Bonjour mon Toto, bonjour qu’on vous dit. Ça va bien et vous ? J’ai rêvé toute la nuit voyage, lacs, montagnes et légendes. Je donne plus que jamais mon piano. Je le mets plus que jamais à la loterie des inondés [1] pour pouvoir aller seulement pendant deux mois en Irlande ou ailleurs. Hélas ! il n’est pas probable que cet heureux temps de voyage, de liberté, de loisir et d’amour revienne pour moi. Je suis condamnée à la rue Sainte-Anastase [2] à perpétuité ou à Mamzelle Baucoul comme divertissement extraordinaire. Je ne peux pas croire que jamais le bonheur si éclatant, si admirable et si complet revienne pour moi car tu es tous les jours envahi de plus en plus par les affaires, d’une part, tes inspirations et tes affections de famille de l’autre. Rien ne peut diminuer ni s’amoindrir maintenant, au contraire. Aussi j’aurais bien fait de mourir il y a trois ans lors de notre dernier voyage. Je pense souvent à cela et toujours je me dis qu’il vaut mieux mourir que de survivre à son bonheur. Dans ce sentiment triste et douloureux que me causenta les regrets de mon bonheur passé il y a bien de l’amour, mon adoré, il n’y a même que cela. Je donnerais avec joie tout ce qui me reste à vivre pour une journée entière d’amour auprès de toi.

Juliette

MVH, α 7819
Transcription de Nicole Savy

a) « cause ».


21 novembre [1846], samedi midi ¾

Cher petit homme adoré, je voudrais bien que vous ayez la bonne pensée de venir travailler auprès de moi. Dans cette supposition, trop peu probable, j’ai fait mes affaires de bonne heure. Je me suis même peignée avant le déjeuner. Tout à l’heure je serai prête tout à fait et je pourrai rester auprès de vous sans vous déranger. Vous savez que j’attends toujours mon Jean Tréjean.
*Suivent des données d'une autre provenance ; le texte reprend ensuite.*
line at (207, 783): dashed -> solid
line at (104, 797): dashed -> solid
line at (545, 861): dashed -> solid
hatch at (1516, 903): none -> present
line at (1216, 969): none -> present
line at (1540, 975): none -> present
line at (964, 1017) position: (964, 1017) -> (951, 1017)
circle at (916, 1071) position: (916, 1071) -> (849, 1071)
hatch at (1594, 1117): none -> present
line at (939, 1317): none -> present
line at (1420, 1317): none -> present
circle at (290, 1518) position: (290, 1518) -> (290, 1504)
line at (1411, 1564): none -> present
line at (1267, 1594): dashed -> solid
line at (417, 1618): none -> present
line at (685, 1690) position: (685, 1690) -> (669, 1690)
Si vous me faites tirer la langue trop longue, je fourrerai mon nez dedans sans la moindre permission, je vous en préviens. Je farfouillerai et je brouterai à même sans le moindre remords, ce sera bien fait. Pourquoi me faites-vous désirer si longtemps ma pâture et mon plaisir ? Tiens c’est bien fait et dès aujourd’hui si vous ne venez pas bien vite je me livrerai à tous les excès sur tous vos manuscrits. Allez, maintenant, je ne vous dis que ça. J’espère que vous voudrez bien me faire l’honneur de me répondre au sujet de toutes ces choses, que sans cela j’emploierai votre manière avec Salvandy [3] et nous verrons de quelle façon vous vous aplatireza. En attendant, je vous attends, chose assez monotone en elle-même, mais furieusement embêtante quand elle est répétée tous les jours, depuis le matin jusqu’au soir, et depuis le soir jusqu’au matin. N’importe, baisez-moi tout de même,

Juliette

MVH, α 7820
Transcription de Nicole Savy

a) « applatirez ».

Notes

[1En octobre avait eu lieu une grave inondation de la Loire. Une souscription nationale avait été lancée pour aider les sinistrés.

[2Juliette Drouet habite rue Sainte-Anastase depuis le 8 mars 1836. Le 10 février 1845, elle avait déménagé du 14 au 12 de cette rue.

[3Salvandy avait reçu le poète à l’Académie française le 3 juin 1841, avec un discours que celui-ci avait peu apprécié.